We also see him now as a wiser man who realizes how wrong he had been. In a particularly poignant scene, he admits that his behavior during the Freedom Rides has haunted him to this day.
Viewers will see the bruised and batter face of Jim Zwerg as he lies in a hospital bed after being brutally beaten by members of a mob. Barely able to speak, he bravely says the Freedom Rides will continue until everyone can travel without fear wherever they want in this country.
Time and again, there are images of hate-distorted faces, and men and women being beaten senseless for simply sitting next to a person of a different color. Throughout the film we also see the radiance of love, courage and compassion standing unbowed and inviolate even as blows tear flesh and break bones.
“The courage of the Freedom Riders is just incredible,” said Nelson, who produced, wrote and directed the film. “These are the most courageous people I’ve ever met.
“How do you go into this dangerous situation with no police protection? It was insane that Bull Connors [public safety commissioner of Birmingham, Ala.] would actually give the [Ku Klux] Klan 15 minutes to beat, burn, bomb, [and] ‘Do whatever you want to these people,’ before the police would arrive.
“He’s in charge of law and order in this city. That’s the kind of mob violence and terrorism that people were living with in the South, and was being sanctioned by the states.”
Nelson is an award-winning documentarian who has established a reputation for powerful documentaries. His previous films include, “Wounded Knee,” “The Murder of Emmett Till” and “Jonestown: The Life and Death of Peoples Temple.”
When “Freedom Riders” premiered at the Sundance Film Festival this year, Nelson said, the reaction was overwhelming. Each screening received a standing ovation.
For many people, including those who were alive during that summer of savagery, the events portrayed will be shocking. Some of the most disturbing film footage is of a mob of people torching a Greyhound bus in Anniston, Ala., with Freedom Riders trapped inside.

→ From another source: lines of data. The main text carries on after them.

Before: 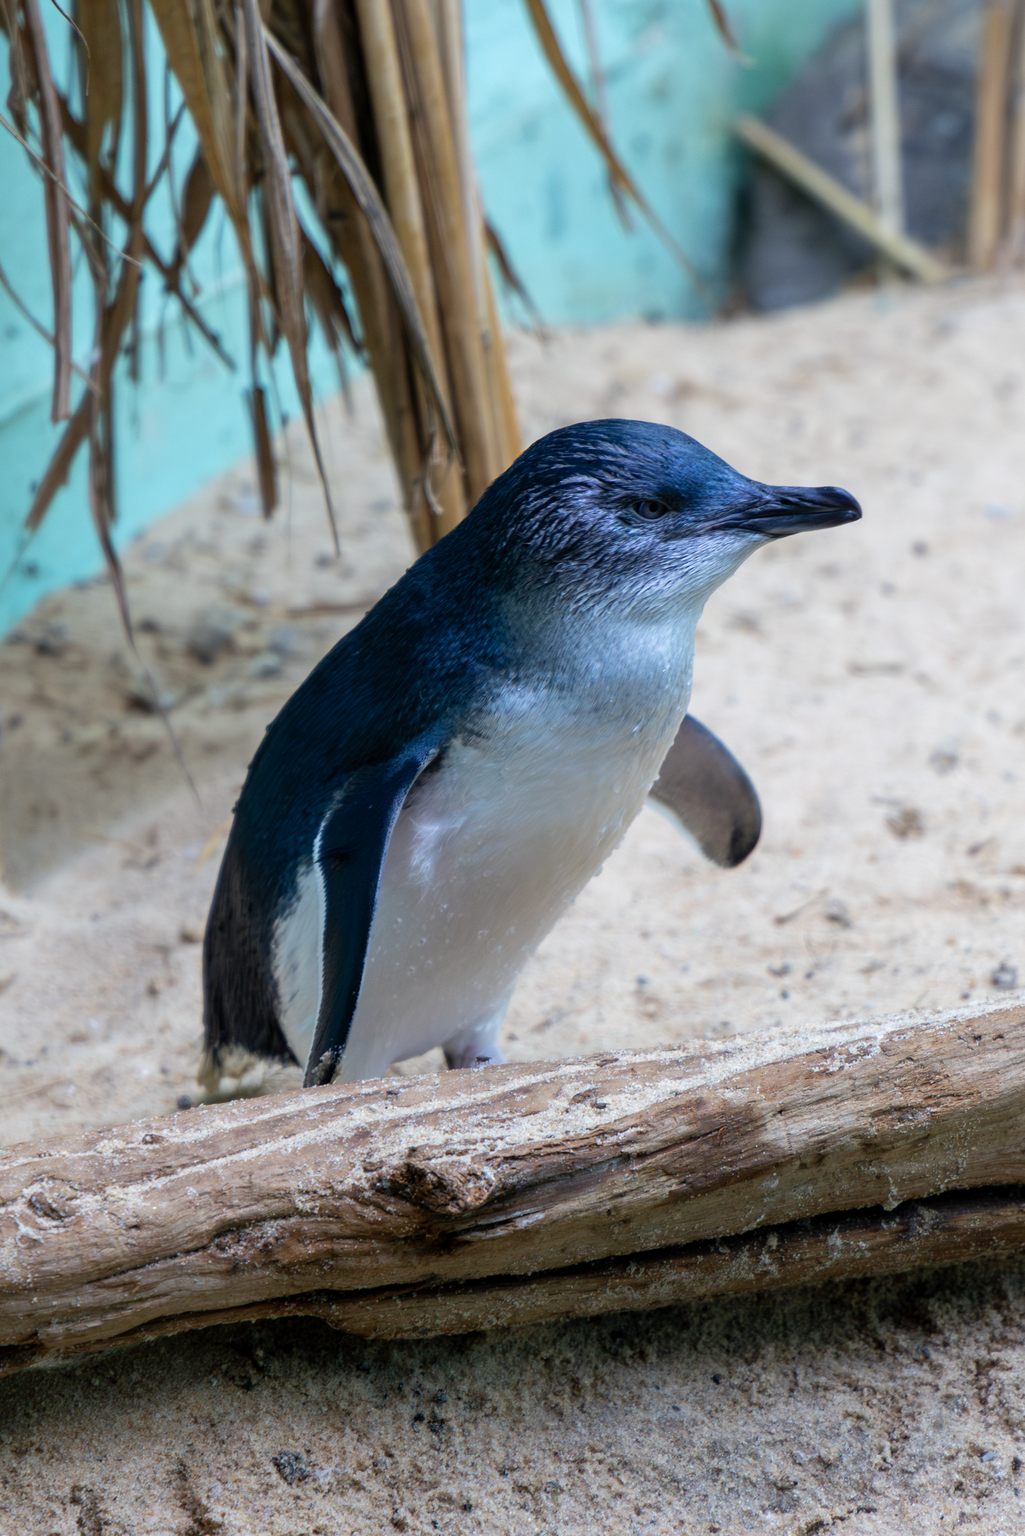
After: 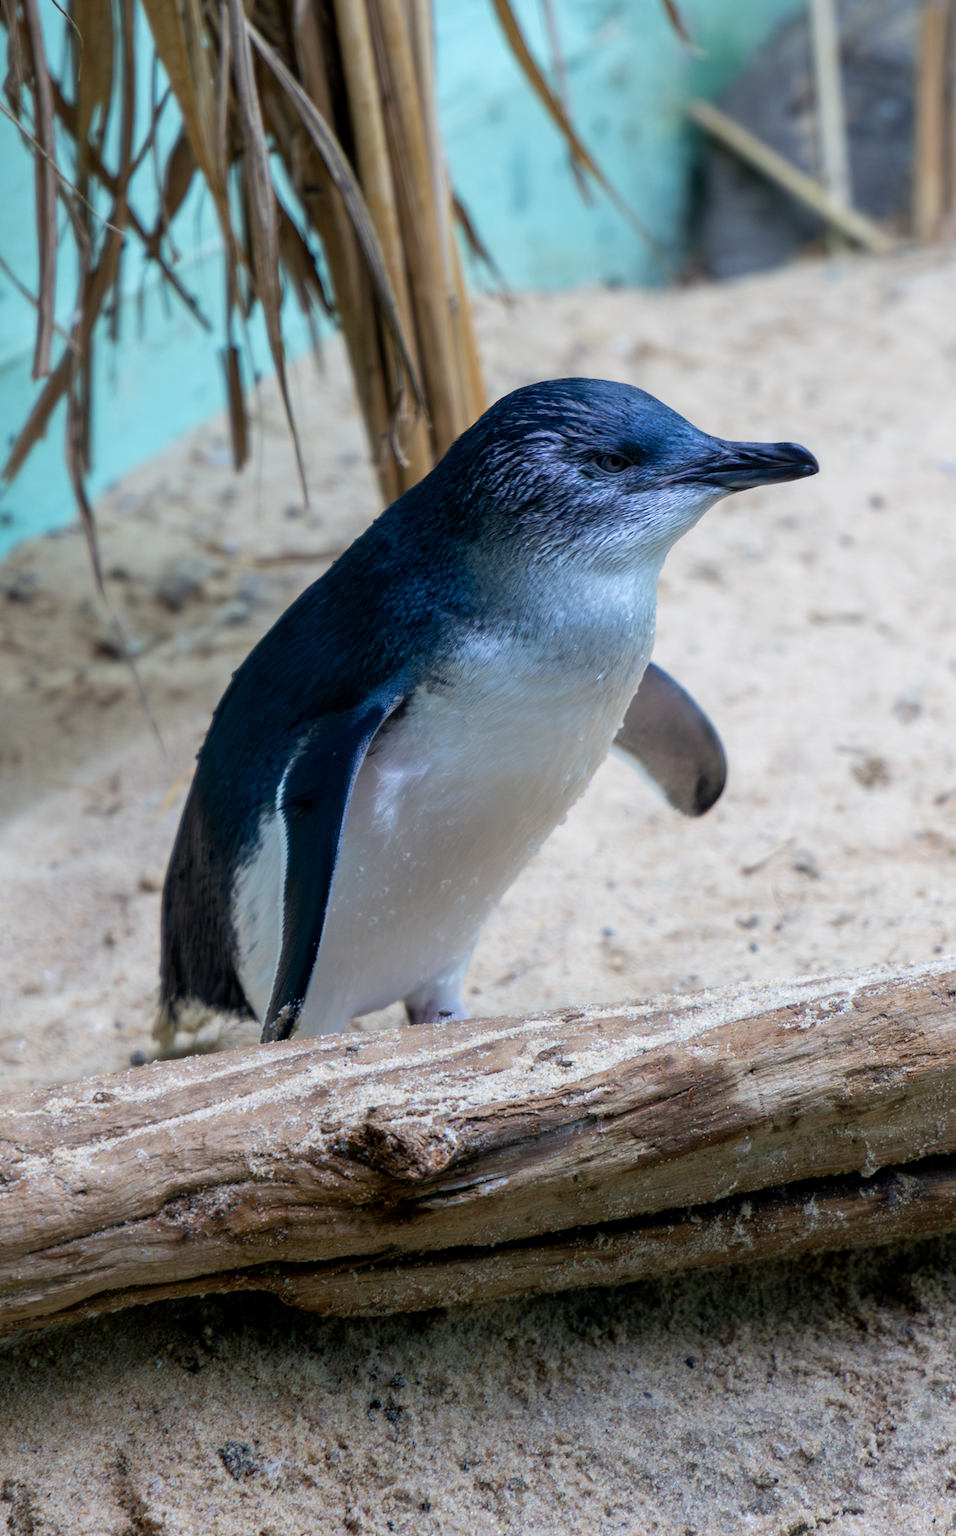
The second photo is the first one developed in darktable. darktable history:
exposure: black level correction 0.002, compensate highlight preservation false
rotate and perspective: rotation 0.215°, lens shift (vertical) -0.139, crop left 0.069, crop right 0.939, crop top 0.002, crop bottom 0.996
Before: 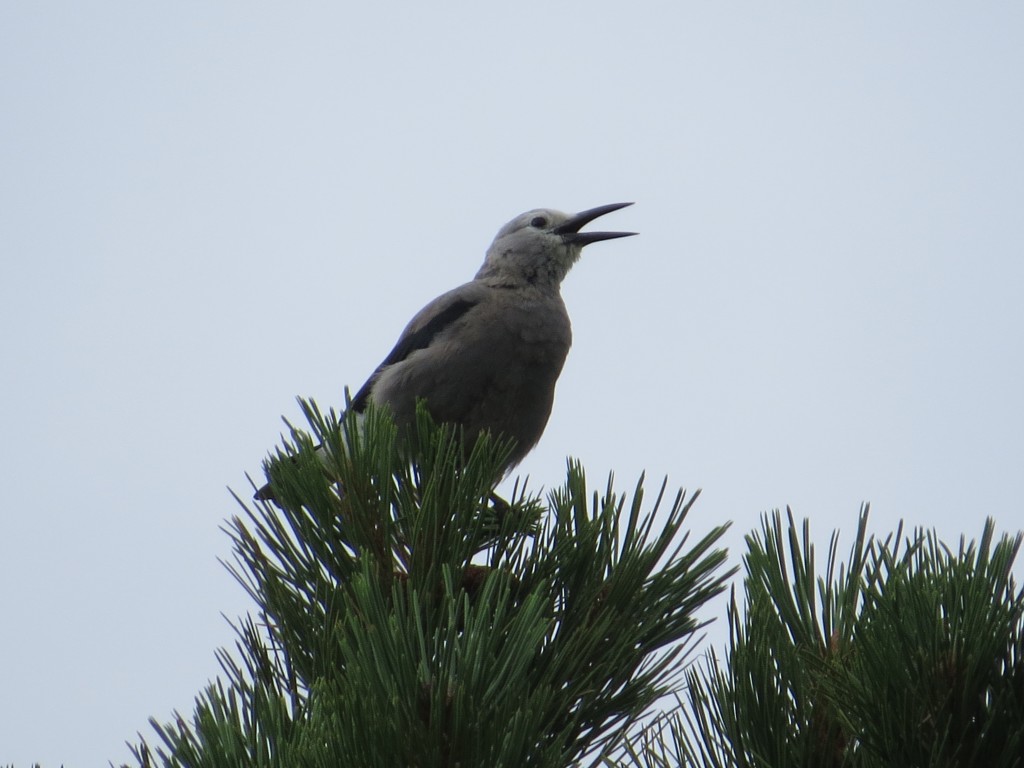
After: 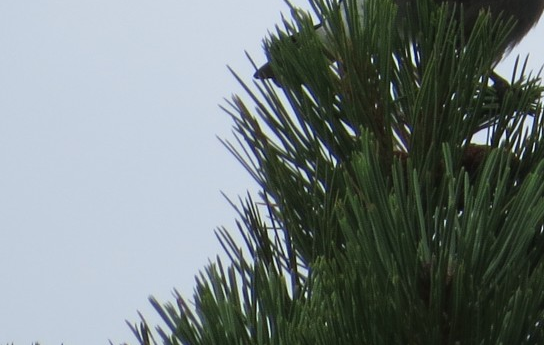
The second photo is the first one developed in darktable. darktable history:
crop and rotate: top 54.854%, right 46.793%, bottom 0.22%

“After these people firebombed the bus, they held the door shut so people couldn’t get out,” Nelson said. “The only reason people got out was because when the fuel tank started to explode, they backed up to save their own lives.”

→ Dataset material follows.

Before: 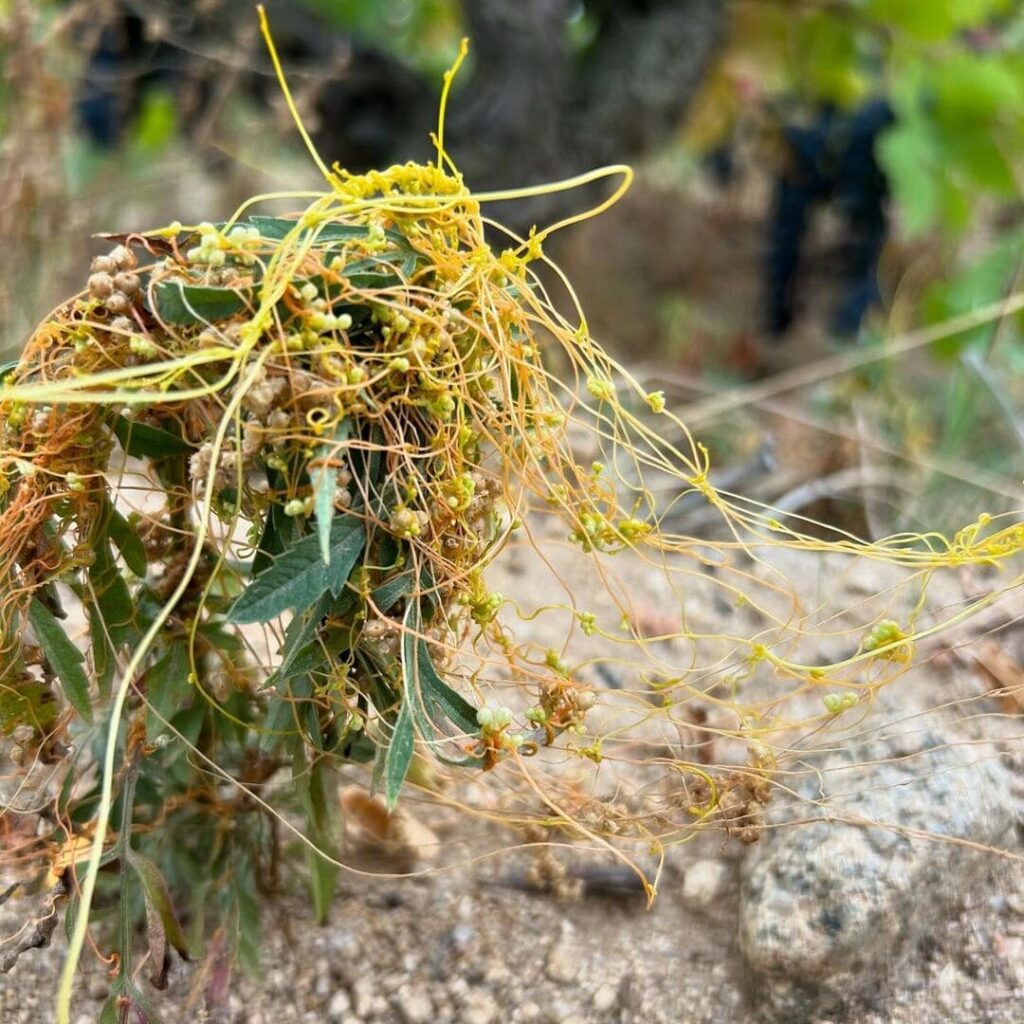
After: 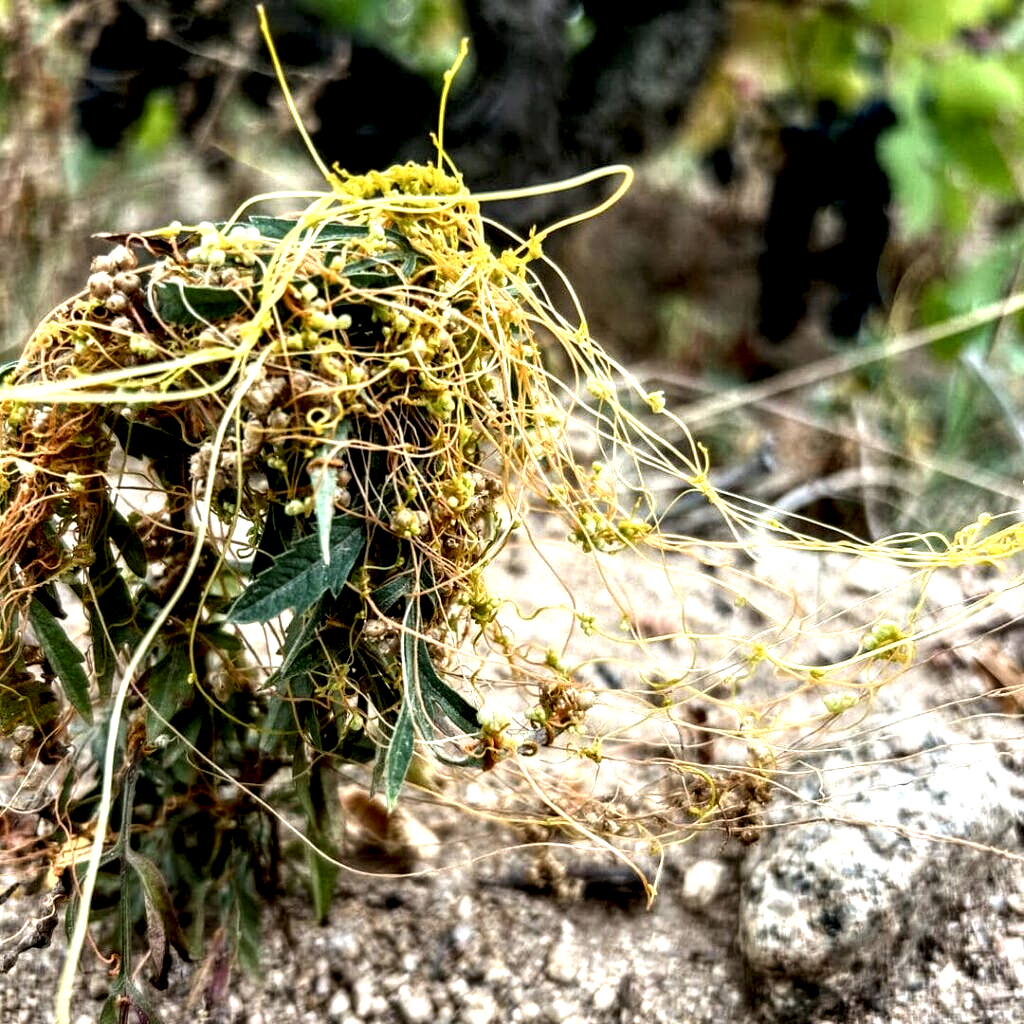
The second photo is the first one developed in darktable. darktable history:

When the Freedom Riders stumble off the bus, blinded and choking from smoke inhalation, their ordeal doesn’t end. They are then immediately set upon by the mob and beaten with fists and metal pipes.
Framed by flames and greasy black smoke, the Freedom Riders sag to the ground beneath the onslaught. As they endure the blows without as much as clenching a fist, a child steps into the maelstrom.
It is 12-year-old Janie Forsyth McKinney, and her act of compassion will make hate blink in the stare-down with love.
“To me one of the greatest stories in the film is the story Janie Forsyth McKinney tells us,” Nelson said. “At the time she is this 12-year-old girl who sees these people being beaten, and she implies that one of the beaters is her father.
“But she can’t stand it, and goes out and walks right through the crowd and gives everybody water. She does this out of the goodness and kindness of her heart.
“That’s what we want to be about as a people.”
The documentary film, “Freedom Riders,” will be shown at 6 p.m. today in Culbreth Theatre. Tickets for adults are $10, $7 seniors, students and children. Tickets for all festival events can be purchased at Culbreth box office, Main Street Arena (formerly the Charlottesville Ice Park) and online at www.virginiafilmfestival.org.